Como el ser humano no actúa directamente sobre la realidad, sino sobre un modelo simbólico de la misma, es claro que estos patrones nos sirven para economizar y así poder realizar acciones de forma semiautomática sin tener que estar constantemente redescubriendo la realidad. Digamos que desde que éramos pequeños fuimos automatizando acciones e interiorizándolas, y hoy día esas acciones conducen gran parte de nuestra vida. Y cuando algo se sale del patrón, enseguida nos damos cuenta. Por ejemplo cuando un lineal en el supermercado ha cambiado de sitio o cuando el agua de la ducha tarda más de lo normal en salir caliente.

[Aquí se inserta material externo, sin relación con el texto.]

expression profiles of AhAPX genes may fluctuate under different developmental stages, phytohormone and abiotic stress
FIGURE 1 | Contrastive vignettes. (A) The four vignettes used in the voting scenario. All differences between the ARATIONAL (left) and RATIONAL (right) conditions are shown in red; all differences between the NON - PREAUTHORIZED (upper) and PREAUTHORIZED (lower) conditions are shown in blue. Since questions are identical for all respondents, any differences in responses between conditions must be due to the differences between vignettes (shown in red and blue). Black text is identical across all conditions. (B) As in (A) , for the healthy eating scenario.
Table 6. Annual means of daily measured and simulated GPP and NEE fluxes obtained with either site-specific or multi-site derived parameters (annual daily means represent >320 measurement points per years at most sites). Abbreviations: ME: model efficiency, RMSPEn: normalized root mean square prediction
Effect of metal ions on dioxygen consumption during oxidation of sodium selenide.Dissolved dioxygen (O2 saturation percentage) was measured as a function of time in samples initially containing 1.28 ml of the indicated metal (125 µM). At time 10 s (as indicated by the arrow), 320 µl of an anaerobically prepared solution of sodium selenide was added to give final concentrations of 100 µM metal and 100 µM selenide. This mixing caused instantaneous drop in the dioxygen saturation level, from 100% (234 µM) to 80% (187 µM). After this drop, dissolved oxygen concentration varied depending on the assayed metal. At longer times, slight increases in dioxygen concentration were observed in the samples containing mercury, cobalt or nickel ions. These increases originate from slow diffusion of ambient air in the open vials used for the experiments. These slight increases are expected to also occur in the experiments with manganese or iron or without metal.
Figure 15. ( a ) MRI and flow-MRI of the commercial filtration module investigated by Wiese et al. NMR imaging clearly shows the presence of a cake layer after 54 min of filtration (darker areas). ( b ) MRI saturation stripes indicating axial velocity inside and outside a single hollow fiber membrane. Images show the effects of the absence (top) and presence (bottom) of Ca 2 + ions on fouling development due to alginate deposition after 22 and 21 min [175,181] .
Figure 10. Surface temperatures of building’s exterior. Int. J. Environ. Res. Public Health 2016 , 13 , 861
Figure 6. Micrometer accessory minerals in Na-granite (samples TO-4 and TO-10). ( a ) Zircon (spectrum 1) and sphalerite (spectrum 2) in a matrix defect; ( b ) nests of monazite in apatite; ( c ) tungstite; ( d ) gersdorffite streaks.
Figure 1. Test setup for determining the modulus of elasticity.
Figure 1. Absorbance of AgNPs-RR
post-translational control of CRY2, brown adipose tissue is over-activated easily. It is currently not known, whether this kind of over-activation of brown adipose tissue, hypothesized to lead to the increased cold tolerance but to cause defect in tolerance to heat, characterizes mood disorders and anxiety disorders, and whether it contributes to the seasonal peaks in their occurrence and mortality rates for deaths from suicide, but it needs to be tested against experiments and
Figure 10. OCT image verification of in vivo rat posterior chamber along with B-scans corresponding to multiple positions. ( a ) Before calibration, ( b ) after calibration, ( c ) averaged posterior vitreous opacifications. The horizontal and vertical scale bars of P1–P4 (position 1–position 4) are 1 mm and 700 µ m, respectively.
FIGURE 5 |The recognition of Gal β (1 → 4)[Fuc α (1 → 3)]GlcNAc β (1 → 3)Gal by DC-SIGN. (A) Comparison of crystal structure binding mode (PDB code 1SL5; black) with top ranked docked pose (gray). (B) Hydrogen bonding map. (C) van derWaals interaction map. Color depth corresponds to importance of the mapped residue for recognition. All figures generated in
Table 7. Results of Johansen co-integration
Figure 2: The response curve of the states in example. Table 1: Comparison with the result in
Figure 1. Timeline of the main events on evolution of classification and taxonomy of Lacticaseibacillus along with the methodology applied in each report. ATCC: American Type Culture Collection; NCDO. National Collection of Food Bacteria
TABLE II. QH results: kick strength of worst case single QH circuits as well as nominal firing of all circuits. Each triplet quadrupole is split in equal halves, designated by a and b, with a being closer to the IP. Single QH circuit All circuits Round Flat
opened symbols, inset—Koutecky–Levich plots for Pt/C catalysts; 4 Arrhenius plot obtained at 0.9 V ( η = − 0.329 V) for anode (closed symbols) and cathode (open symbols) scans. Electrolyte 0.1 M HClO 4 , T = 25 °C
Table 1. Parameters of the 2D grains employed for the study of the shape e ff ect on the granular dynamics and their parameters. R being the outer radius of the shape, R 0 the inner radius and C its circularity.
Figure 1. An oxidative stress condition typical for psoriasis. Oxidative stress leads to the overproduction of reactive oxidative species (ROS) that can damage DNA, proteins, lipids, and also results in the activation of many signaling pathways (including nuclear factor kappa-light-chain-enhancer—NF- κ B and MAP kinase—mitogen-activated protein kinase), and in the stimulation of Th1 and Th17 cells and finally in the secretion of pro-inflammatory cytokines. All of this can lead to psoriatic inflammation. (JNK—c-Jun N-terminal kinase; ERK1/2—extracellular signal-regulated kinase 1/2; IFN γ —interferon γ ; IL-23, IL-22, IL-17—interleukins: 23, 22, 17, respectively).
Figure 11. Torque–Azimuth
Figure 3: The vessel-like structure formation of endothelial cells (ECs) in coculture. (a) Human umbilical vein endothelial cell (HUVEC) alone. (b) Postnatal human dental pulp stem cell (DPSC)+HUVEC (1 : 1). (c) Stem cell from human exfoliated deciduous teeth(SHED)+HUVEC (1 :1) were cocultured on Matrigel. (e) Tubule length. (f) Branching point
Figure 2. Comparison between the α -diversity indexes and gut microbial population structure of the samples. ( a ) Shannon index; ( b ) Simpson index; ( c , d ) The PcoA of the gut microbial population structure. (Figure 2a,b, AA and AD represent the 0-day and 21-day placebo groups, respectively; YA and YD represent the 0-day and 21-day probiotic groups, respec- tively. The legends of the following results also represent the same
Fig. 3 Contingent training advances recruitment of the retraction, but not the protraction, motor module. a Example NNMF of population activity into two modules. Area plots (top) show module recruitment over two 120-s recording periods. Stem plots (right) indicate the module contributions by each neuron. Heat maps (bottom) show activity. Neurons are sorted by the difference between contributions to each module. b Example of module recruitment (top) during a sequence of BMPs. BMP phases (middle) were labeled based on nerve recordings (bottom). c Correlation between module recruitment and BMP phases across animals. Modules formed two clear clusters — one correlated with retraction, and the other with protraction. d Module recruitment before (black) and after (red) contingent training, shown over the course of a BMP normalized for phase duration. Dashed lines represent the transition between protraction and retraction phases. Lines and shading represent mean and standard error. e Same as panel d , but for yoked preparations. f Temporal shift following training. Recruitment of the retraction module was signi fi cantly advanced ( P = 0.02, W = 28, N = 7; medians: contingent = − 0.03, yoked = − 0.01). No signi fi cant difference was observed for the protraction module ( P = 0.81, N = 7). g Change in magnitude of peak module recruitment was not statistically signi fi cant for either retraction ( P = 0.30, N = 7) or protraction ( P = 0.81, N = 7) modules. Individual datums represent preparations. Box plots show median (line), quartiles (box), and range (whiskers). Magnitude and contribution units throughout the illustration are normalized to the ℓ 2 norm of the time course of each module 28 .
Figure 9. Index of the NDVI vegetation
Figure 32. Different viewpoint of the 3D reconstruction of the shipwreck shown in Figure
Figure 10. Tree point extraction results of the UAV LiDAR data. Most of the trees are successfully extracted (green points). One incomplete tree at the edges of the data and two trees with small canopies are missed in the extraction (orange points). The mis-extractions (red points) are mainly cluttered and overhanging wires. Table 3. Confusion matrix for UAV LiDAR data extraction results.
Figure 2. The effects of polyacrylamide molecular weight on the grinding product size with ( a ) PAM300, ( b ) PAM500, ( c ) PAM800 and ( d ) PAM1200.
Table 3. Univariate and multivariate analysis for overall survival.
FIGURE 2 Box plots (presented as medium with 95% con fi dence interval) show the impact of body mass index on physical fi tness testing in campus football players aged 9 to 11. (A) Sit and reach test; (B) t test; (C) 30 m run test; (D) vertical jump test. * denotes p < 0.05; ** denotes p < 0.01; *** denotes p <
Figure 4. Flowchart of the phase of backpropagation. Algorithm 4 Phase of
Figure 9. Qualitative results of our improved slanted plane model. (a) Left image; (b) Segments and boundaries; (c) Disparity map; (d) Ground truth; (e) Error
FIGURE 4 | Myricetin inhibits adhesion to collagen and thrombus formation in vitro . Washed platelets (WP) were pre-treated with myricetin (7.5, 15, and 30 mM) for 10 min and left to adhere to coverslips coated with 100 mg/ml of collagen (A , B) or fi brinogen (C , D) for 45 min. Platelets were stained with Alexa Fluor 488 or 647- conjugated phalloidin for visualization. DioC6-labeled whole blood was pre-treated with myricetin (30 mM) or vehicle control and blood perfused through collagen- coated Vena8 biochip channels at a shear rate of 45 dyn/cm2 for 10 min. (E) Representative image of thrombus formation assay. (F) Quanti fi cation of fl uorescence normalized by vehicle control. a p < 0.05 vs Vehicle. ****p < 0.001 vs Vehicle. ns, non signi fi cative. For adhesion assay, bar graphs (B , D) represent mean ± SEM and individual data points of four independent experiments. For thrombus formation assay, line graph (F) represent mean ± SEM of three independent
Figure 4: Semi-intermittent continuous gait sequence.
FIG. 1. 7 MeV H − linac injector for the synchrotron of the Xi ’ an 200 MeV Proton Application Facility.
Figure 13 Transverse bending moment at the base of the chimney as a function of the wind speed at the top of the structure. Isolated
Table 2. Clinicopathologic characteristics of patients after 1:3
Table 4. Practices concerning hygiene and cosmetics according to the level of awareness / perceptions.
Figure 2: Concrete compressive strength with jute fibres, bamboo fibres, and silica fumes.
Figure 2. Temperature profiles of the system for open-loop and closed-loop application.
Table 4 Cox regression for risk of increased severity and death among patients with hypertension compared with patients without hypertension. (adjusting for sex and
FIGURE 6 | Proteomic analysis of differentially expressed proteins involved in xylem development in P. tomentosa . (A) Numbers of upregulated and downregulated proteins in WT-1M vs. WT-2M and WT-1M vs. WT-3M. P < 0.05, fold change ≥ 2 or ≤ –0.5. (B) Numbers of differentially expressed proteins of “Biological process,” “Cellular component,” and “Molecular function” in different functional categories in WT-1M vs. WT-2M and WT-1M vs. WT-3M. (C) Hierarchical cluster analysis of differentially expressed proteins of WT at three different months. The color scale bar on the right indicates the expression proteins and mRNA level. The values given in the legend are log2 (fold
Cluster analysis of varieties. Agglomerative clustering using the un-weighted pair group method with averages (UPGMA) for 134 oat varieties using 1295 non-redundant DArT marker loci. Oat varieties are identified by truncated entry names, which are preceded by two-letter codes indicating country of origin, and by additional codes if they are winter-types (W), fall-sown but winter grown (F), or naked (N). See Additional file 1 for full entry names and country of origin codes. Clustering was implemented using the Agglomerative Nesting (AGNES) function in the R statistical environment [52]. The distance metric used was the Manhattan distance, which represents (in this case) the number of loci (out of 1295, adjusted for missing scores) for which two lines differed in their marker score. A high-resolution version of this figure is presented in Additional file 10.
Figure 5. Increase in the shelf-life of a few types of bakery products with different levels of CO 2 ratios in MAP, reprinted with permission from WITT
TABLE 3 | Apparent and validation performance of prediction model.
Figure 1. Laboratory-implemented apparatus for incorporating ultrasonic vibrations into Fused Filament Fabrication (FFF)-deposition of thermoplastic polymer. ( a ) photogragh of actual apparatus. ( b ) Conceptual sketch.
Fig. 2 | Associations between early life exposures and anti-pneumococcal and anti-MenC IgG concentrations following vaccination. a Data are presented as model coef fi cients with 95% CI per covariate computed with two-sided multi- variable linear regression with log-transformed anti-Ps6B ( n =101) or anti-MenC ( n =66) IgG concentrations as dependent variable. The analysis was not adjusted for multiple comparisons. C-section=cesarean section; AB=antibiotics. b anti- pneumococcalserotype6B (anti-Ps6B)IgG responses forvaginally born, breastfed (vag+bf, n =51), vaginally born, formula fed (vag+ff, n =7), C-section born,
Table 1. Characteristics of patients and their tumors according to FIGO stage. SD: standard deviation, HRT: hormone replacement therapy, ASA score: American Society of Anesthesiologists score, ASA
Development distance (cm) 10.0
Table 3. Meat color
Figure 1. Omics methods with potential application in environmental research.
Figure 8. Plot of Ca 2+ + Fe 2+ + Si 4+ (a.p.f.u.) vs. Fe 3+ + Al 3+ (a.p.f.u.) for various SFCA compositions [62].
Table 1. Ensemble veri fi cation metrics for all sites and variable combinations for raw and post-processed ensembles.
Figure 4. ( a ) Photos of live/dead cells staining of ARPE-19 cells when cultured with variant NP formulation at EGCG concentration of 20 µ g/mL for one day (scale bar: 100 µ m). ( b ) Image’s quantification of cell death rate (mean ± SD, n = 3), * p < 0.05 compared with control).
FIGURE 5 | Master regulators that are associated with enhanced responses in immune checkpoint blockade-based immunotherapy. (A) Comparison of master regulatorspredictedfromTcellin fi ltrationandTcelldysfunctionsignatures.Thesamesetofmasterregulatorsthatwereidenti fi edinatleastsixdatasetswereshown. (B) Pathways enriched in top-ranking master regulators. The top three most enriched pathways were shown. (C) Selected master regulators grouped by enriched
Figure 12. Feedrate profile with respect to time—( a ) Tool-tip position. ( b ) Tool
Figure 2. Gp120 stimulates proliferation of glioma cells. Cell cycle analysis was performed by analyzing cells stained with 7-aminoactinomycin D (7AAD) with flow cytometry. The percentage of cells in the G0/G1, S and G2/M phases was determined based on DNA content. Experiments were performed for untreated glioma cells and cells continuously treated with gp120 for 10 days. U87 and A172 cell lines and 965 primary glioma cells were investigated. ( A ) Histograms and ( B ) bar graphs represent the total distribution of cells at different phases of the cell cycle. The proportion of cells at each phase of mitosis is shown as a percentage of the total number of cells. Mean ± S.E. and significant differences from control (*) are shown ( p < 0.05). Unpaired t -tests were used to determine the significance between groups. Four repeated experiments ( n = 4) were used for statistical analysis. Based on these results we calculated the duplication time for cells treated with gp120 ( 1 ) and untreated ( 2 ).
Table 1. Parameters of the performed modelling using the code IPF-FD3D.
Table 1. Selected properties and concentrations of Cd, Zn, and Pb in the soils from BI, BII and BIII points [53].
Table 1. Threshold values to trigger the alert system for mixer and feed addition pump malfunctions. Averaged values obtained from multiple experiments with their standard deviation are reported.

La cuestión es que como todo está guardado en patrones previsibles nos cuesta comportarnos de forma diferente. Nos cuesta mucho. Muchas personas, por ejemplo, olvidan que el médico les ha prescrito tomar un medicamento mientras que otras no son capaces de hacer un alto en el gimnasio de camino a casa desde el trabajo. Un número significativo de las alteraciones que pretendemos introducir en nuestra vida, personal y profesional, se extinguen a los pocos días o, peor, se quedan en buenos propósitos.

Tan obvio como difícil de poner en práctica: cambiar cuesta.